In fact, already across the first half of 2023 DJ PGZ has also played his first Boiler Room x Sugar Mountain set, with dameeeela being the first-ever Blak DJ to play – also opening up space for other First Nations Women like Gunai/Kurnai, Yorta Yorta and Wiradjuri DJ and fashion designer Soju Gang.

And just recently, DJ PGZ returned from a tour across the continent, playing ONE22 on Ngunnawal & Ngambri Countries/Canberra all the way to GarbageTV on Boorloo/Perth.

“It’s cool to see mob at [techno] gigs like this today… back in the days when I was younger I didn’t know the history behind it and the significance it had to Queer struggles or Black struggles, especially in places like Turtle Island.”
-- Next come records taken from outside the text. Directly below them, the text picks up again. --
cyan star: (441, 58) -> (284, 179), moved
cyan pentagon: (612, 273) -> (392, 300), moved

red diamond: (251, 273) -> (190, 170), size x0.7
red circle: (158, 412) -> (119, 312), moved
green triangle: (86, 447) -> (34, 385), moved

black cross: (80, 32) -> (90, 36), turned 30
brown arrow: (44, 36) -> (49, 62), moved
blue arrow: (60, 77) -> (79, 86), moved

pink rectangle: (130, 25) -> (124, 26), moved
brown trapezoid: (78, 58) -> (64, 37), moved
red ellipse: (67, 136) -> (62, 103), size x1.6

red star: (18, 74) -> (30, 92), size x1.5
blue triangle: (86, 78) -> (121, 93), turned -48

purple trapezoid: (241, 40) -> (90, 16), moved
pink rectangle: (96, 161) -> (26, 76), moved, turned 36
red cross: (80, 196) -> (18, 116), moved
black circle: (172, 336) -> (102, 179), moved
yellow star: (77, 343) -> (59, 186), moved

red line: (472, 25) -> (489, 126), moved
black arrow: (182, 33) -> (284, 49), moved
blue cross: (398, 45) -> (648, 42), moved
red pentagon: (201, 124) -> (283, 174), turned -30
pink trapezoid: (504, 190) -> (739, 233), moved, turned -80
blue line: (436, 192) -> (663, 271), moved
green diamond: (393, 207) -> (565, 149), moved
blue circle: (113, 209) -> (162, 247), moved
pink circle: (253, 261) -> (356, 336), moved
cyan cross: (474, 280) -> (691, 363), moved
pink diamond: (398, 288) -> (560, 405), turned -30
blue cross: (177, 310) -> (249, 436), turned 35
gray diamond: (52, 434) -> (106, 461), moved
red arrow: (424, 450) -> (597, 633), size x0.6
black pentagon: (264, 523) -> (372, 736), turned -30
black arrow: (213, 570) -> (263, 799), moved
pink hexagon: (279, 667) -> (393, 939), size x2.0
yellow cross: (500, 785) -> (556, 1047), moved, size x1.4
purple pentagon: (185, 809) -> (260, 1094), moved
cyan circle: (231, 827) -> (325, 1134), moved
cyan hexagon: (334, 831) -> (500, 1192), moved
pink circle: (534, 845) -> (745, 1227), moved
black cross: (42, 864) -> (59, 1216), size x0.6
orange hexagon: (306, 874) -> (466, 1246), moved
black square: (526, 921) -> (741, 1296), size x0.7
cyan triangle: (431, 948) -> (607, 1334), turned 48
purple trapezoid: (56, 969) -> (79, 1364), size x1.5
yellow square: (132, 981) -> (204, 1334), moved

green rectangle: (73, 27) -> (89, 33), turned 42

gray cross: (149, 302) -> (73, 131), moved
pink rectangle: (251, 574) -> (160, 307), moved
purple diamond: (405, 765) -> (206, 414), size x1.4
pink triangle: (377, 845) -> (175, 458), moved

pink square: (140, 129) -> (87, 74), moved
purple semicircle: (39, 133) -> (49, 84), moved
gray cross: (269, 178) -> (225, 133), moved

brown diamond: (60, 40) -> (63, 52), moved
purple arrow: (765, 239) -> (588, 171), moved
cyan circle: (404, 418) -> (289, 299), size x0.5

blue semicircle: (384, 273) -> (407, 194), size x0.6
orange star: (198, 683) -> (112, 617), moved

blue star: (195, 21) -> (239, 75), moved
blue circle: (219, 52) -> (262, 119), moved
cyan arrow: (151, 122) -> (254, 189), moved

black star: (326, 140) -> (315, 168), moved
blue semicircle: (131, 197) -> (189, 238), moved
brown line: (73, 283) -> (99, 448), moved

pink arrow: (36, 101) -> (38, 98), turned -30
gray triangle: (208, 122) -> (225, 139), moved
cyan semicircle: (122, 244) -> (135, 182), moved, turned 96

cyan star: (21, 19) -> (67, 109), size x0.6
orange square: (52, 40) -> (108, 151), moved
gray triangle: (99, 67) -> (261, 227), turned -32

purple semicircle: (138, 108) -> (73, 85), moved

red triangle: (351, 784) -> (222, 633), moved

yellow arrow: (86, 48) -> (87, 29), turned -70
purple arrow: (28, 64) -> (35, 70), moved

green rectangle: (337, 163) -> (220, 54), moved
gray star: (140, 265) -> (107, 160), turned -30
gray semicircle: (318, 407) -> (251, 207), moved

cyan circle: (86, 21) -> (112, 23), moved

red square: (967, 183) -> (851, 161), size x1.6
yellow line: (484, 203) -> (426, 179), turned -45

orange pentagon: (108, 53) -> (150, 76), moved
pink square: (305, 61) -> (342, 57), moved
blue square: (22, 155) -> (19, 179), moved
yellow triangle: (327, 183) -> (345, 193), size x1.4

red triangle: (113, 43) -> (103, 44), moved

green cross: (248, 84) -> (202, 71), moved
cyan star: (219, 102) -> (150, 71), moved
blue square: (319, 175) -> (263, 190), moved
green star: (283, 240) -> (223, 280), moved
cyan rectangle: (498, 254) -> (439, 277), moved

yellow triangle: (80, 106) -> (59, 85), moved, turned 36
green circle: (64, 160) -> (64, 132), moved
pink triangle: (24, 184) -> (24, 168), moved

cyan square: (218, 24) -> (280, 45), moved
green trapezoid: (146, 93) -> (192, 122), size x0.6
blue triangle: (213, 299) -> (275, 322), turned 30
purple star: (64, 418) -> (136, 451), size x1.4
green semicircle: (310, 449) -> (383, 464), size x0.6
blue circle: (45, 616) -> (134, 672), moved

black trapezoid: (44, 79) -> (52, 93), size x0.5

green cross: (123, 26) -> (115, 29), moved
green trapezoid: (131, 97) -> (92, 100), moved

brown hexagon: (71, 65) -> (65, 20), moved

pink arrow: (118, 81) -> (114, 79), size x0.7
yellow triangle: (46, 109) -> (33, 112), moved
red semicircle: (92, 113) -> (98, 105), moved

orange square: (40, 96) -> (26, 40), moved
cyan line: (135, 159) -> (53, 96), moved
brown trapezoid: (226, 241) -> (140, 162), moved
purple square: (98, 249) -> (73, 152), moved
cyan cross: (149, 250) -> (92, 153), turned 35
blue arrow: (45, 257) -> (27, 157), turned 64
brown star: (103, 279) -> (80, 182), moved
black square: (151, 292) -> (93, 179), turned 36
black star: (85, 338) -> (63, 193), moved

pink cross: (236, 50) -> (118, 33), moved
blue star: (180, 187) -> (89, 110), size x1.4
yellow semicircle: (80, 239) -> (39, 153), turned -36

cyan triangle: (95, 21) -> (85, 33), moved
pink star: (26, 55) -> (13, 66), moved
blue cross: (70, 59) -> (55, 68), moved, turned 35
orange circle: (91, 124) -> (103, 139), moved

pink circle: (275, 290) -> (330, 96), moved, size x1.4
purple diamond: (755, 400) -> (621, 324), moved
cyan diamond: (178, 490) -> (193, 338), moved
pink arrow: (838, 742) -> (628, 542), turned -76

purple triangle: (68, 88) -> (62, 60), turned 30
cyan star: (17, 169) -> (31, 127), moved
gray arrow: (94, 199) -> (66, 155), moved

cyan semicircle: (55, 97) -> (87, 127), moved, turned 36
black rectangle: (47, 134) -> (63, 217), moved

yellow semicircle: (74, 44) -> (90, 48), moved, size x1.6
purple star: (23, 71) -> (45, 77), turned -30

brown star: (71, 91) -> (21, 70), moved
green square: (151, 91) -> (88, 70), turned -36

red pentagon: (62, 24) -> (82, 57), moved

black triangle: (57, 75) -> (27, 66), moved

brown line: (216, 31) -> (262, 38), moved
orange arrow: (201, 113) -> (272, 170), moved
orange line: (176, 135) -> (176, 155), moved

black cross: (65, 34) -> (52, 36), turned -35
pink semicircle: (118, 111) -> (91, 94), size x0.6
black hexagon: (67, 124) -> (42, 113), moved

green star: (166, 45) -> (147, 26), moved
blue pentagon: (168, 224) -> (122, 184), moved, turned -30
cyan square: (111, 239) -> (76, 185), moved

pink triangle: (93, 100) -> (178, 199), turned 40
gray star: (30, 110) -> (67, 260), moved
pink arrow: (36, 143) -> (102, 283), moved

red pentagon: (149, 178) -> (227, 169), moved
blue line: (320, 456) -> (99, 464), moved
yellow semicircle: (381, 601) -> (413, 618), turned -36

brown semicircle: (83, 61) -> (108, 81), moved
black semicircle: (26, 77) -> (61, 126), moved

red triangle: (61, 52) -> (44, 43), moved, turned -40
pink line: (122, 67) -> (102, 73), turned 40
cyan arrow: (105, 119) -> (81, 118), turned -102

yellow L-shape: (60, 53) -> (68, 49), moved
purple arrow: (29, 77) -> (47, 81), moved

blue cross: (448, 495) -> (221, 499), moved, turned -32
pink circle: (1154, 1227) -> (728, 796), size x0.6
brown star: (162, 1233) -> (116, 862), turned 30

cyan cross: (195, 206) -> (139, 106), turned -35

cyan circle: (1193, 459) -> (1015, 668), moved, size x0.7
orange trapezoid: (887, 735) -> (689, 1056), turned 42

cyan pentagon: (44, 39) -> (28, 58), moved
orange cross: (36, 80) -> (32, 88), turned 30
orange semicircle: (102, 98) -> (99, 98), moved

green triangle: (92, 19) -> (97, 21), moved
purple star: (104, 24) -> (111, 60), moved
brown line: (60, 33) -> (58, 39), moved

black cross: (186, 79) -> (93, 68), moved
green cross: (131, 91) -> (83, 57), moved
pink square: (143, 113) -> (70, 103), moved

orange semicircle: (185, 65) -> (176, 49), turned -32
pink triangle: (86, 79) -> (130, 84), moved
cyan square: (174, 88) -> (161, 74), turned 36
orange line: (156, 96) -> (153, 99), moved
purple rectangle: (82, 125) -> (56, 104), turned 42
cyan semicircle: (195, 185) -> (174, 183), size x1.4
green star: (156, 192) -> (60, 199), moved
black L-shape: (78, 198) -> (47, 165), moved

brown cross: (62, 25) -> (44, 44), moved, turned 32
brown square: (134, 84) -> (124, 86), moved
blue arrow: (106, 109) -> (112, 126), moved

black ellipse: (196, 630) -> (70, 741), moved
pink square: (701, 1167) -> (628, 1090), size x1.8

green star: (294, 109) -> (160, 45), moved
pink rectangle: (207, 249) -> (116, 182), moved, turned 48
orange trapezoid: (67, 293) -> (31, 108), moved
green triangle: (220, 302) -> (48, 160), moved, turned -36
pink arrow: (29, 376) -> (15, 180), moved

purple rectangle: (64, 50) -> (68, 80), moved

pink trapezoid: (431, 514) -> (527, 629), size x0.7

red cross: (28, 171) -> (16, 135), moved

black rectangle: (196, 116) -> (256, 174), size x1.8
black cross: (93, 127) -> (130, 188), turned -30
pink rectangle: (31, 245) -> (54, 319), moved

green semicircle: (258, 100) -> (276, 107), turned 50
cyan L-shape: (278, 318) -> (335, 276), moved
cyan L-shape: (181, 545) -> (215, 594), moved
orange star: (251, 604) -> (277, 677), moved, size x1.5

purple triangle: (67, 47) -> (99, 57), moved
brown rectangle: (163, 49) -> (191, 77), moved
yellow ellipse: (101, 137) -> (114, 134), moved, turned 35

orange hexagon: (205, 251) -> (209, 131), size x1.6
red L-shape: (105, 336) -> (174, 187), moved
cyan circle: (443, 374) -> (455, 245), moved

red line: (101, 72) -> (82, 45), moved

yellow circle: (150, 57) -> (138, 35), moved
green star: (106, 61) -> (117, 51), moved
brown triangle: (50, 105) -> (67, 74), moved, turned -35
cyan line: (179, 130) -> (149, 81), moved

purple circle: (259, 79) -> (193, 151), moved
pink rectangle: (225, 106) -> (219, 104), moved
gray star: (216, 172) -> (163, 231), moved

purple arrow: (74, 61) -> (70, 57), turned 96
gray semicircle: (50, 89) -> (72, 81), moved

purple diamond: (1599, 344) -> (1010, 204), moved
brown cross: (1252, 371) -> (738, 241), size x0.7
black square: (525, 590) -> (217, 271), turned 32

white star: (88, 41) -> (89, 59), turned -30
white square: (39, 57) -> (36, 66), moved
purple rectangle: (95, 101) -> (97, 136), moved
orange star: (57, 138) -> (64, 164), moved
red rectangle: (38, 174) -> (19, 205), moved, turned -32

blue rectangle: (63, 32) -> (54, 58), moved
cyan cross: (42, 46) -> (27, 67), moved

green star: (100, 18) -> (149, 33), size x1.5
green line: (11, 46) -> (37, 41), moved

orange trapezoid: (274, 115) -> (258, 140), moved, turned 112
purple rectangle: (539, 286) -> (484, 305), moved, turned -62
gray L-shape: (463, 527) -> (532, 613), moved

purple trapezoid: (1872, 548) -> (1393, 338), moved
By now he’s accustomed to international travel, playing sets in New York and performing at ImagineNative in Toronto, Turtle Island in 2019. Nonetheless you can hear the excitement in DJ PGZ voice as he froths over embarking on this well-deserved Euro trip. Traveling from London to Portugal, he’ll be making a stop off in Berlin as he debuts at OHM Nightclub, who are hosting a BSR Label Night on Thursday, July 13th alongside RBI, Sleep D and Berlin local Yuzo Iwata.

On top of all that, DJ PGZ tells us he has some pretty serious releases and event news coming out over the next six-months, one in particular relating to a collaboration with a label in Germany. We’ll definitely be keeping an eye out. 

As someone who made his start as many of us have, with a track-loaded USB in hand, he’s come a bloody long way… and he’s only going further.